In use: May 1, 1997 - May 14, 1999


Experimental and production use


Peak teraflops: 0.05


Processors: 64


Clock speed: 0.18GHz


Memory (terabytes): 0.01TB


Electrical power consumption: 25.00 kW

NCAR acquired Sioux, a 64-processor Hewlett-Packard Exemplar SPP2000, in the summer of 1997 as part of a joint research and development project with Hewlett-Packard's Convex Division. The project was part of NCAR's effort to stay abreast of new computing architectures, toward which end NCAR has worked with a variety of other vendors.

NCAR procured the system using High-Performance Computing and Communications funds to study the performance of algorithms used in atmosphere/ocean/ice simulations on cache-coherent, distributed shared-memory (DSM) machines. Also studied was the effort required to port existing vector multiprocessor codes to DSM systems.

This research was important because of the possibility that DSM architectures would be the only type available for future U.S. supercomputing. Models being run at NCAR and other U.S. centers would have to be constructed to efficiently execute on these new architectures.

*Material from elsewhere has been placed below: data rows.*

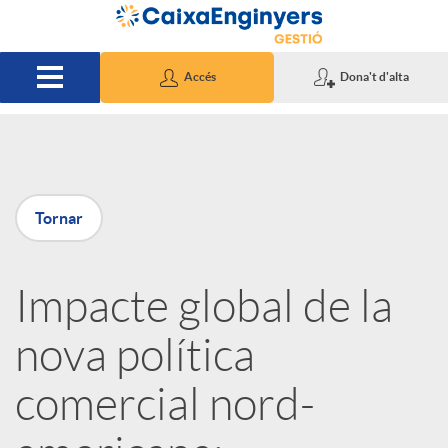
Salta al contingut principal
Accés
Dona't d'alta
P
Tornar
u
Impacte global de la
b
nova política
l
comercial nord-
i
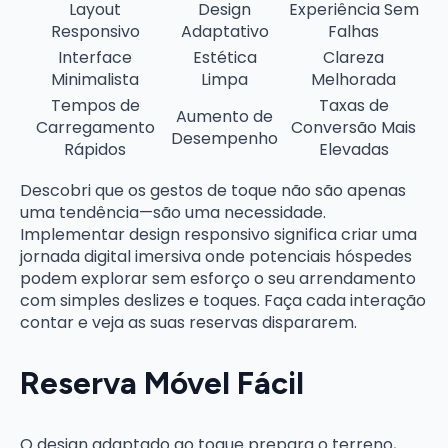
Layout
Design
Experiência Sem
Responsivo
Adaptativo
Falhas
Interface
Estética
Clareza
Minimalista
Limpa
Melhorada
Tempos de
Taxas de
Aumento de
Carregamento
Conversão Mais
Desempenho
Rápidos
Elevadas
Descobri que os gestos de toque não são apenas
uma tendência—são uma necessidade.
Implementar design responsivo significa criar uma
jornada digital imersiva onde potenciais hóspedes
podem explorar sem esforço o seu arrendamento
com simples deslizes e toques. Faça cada interação
contar e veja as suas reservas dispararem.
Reserva Móvel Fácil
O design adaptado ao toque prepara o terreno,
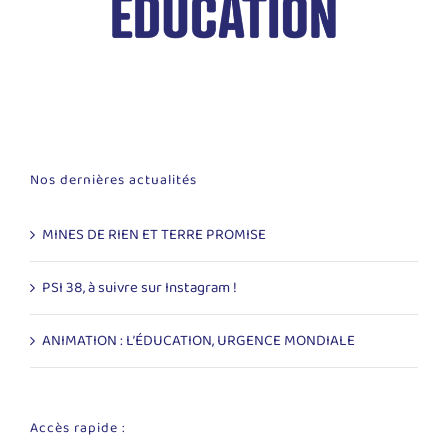
Nos dernières actualités
MINES DE RIEN ET TERRE PROMISE
PSI 38, à suivre sur Instagram !
ANIMATION : L’ÉDUCATION, URGENCE MONDIALE
Accès rapide :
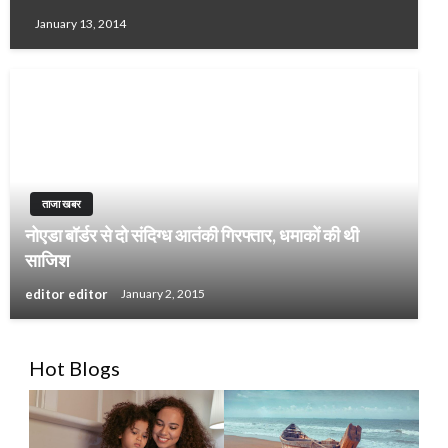
January 13, 2014
ताजा खबर
नोएडा बॉर्डर से दो संदिग्ध आतंकी गिरफ्तार, धमाकों की थी
साजिश
editor editor
January 2, 2015
Hot Blogs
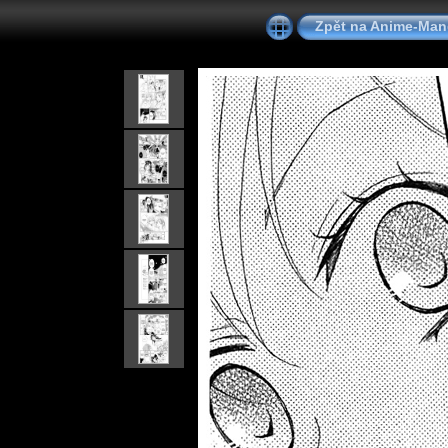
Zpět na Anime-Ma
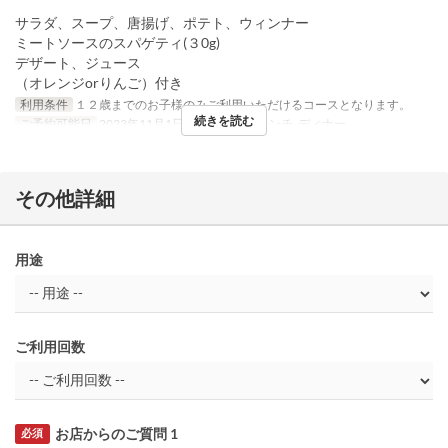
サラダ、スープ、唐揚げ、ポテト、ウィンナー
ミートソースのスパゲティ(３0g)
デザート、ジュース
（オレンジorりんご）付き
利用条件
１２歳までのお子様のみご利用いただけるコースとなります。
続きを読む
ご予約可能日
2023年11月1日 ~
食事時間
ランチ, ディナー
その他詳細
用途
ご利用回数
お店からのご質問 1
必須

Sioux had 64 processors, 4 hypernodes, 8 gigabytes of memory, 270 gigabytes of disk, a clock rate of 180 MHz, and HIPPI connectivity to the Mass Storage System. It ran the SPP-UX operating system and supported Fortran 77, Fortran 90, C, and C++ compilers. It offered mathematical and statistical software as well as directive-based shared memory parallelism, message passing, and explicit thread-based parallelism.

The system was decommissioned on May 14, 1999.